Prompt:
Please transcribe exactly the lines from the one containing "for Flowers’s arrest." through the end of the records below, both included, and nothing else.

Input for this task:
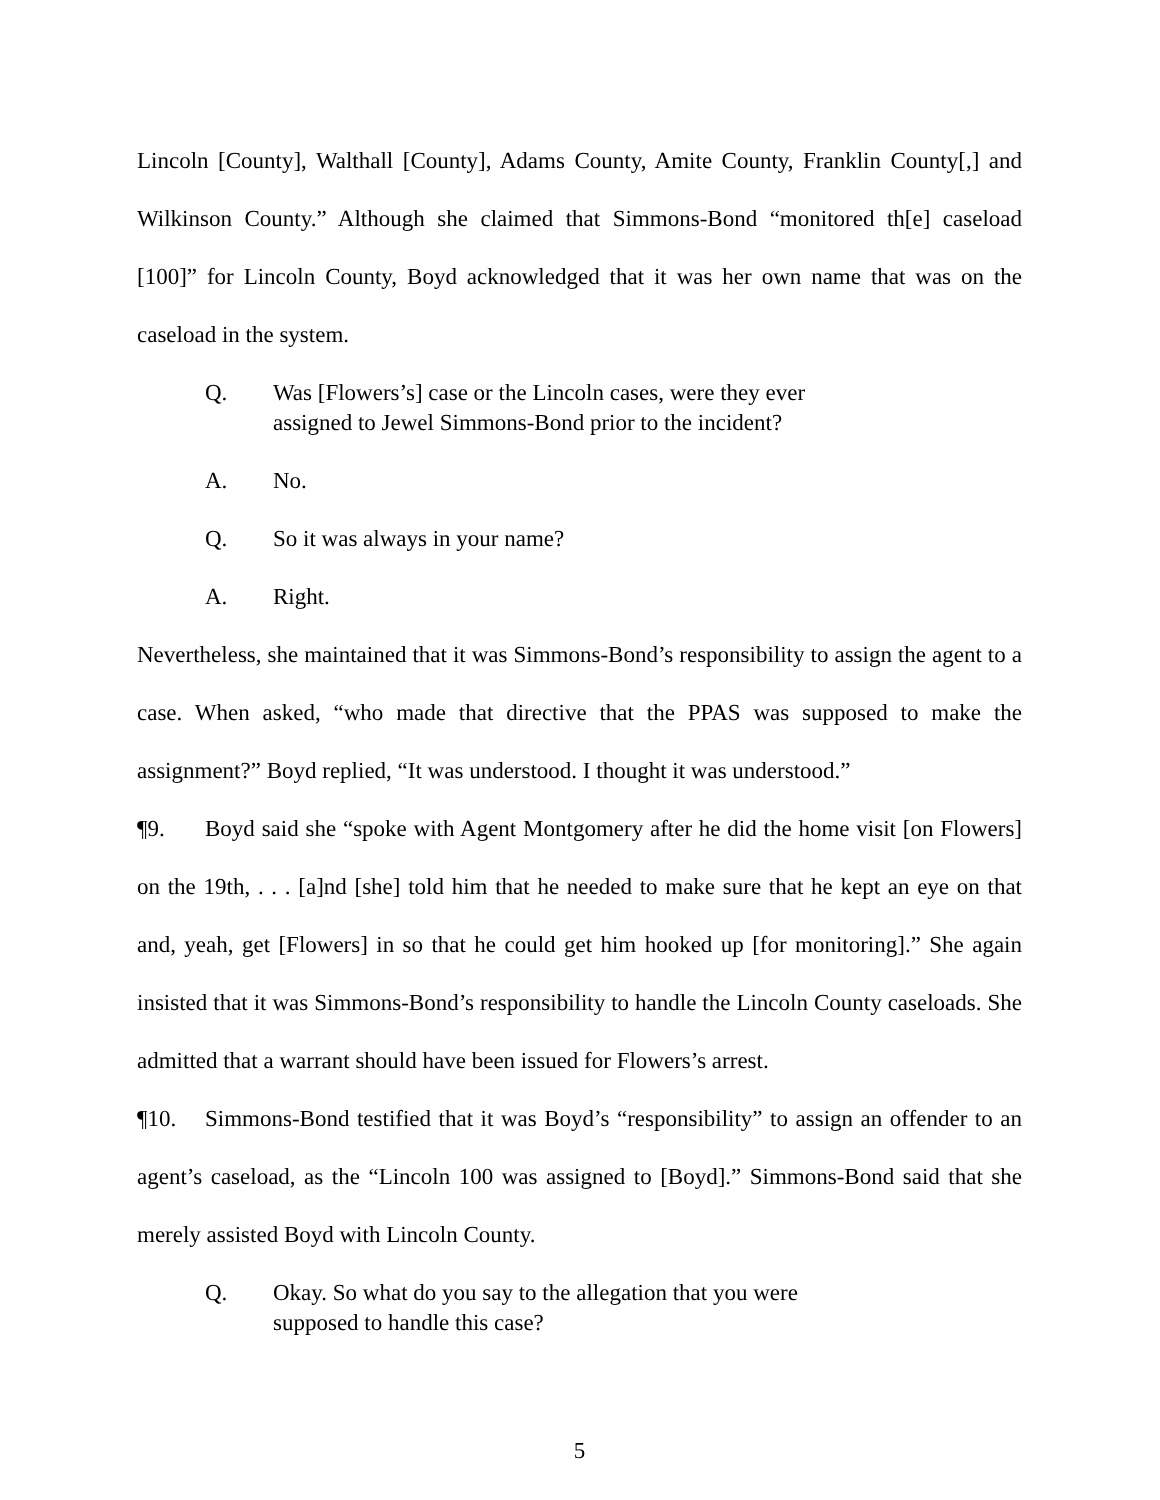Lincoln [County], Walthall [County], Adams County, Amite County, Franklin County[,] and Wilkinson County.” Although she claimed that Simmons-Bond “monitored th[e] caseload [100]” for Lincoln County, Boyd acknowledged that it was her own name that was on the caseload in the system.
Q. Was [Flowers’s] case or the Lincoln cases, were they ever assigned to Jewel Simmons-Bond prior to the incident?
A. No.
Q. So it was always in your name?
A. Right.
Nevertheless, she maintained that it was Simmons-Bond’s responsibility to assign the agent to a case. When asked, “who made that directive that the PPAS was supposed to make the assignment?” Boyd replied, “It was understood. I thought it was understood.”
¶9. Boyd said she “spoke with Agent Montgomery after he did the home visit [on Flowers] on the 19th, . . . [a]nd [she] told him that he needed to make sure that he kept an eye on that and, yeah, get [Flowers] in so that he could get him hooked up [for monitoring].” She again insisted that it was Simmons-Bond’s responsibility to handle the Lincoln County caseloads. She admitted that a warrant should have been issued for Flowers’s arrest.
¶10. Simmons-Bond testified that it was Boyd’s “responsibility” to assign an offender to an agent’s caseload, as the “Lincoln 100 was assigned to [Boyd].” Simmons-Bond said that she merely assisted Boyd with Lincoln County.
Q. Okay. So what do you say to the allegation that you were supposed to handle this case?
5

Problem solution:
¶9. Boyd said she “spoke with Agent Montgomery after he did the home visit [on Flowers] on the 19th, . . . [a]nd [she] told him that he needed to make sure that he kept an eye on that and, yeah, get [Flowers] in so that he could get him hooked up [for monitoring].” She again insisted that it was Simmons-Bond’s responsibility to handle the Lincoln County caseloads. She admitted that a warrant should have been issued for Flowers’s arrest.
¶10. Simmons-Bond testified that it was Boyd’s “responsibility” to assign an offender to an agent’s caseload, as the “Lincoln 100 was assigned to [Boyd].” Simmons-Bond said that she merely assisted Boyd with Lincoln County.
Q. Okay. So what do you say to the allegation that you were supposed to handle this case?
5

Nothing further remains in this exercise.